African genomics studies get support from NIH
More than $300,000 will go toward genomic research by African investigators carried out in Africa, according to an announcement Aug. 3 from the National Institutes of Health (NIH).
Two grants will fund three years of study each in an NIH program called Human Heredity and Health in Africa (H3Africa). The grants are categorized under the Ethical, Legal and Social Implications (ELSI) division of H3Africa and were made possible by the NIH Common Fund and the British Wellcome Trust. This program provided approximately $78 million to date for African research.
“These grants will help us begin to get a better sense of what people in two different African countries understand about genomics concepts,” said H3Africa program director Ebony Madden, PhD, an epidemiologist in the Division of Genomic Medicine at the National Human Genome Research Institute (NHGRI), part of NIH, in an official NIH statement. “We hope that what we learn from this work will lead to more effective informed consent discussions with potential research participants and to new culturally appropriate educational strategies about genomics.”

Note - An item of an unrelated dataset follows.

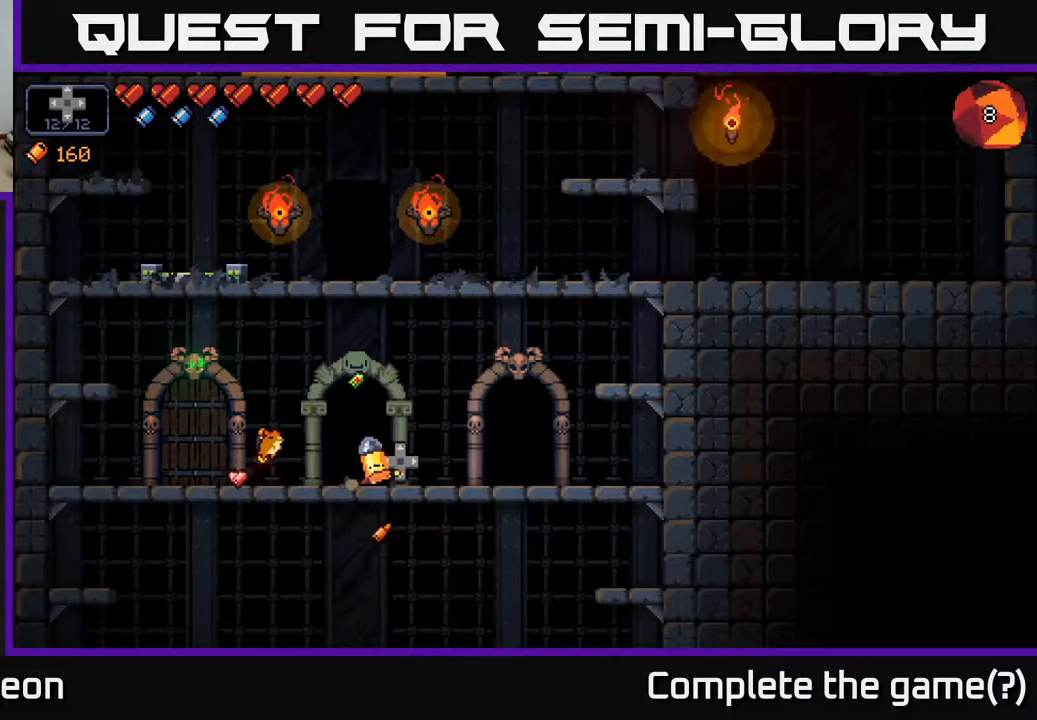
{"buttons": [], "left_stick": "right", "right_stick": "center", "events": []}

The projects funded by the two current awards include research to evaluate understanding of the relationships between genes and the environment in Ethiopia at Addis Ababa University in Ethiopia, with principal investigator Getnet Tadele, PhD. Another study being conducted at the Institute of Human Virology in Nigeria with principal investigator Clement Adebayo Adebamowo, MD, focuses on genomics in Nigerian culture and language and developing a patient consent form to involve and educate Nigerians about a genetic diabetes study under way.
“Both studies will increase our knowledge of how to tailor informed consents and educational materials based on linguistic and cultural needs so that genomic concepts are better understood,” said Madden. “Many times, even though we try to write on a young elementary school student level, we are still using terms that certain cultures may not be able to relate to. These studies will teach us how to truly inform participants and/or educate the public about genetic concepts that they may only have a vague idea about.”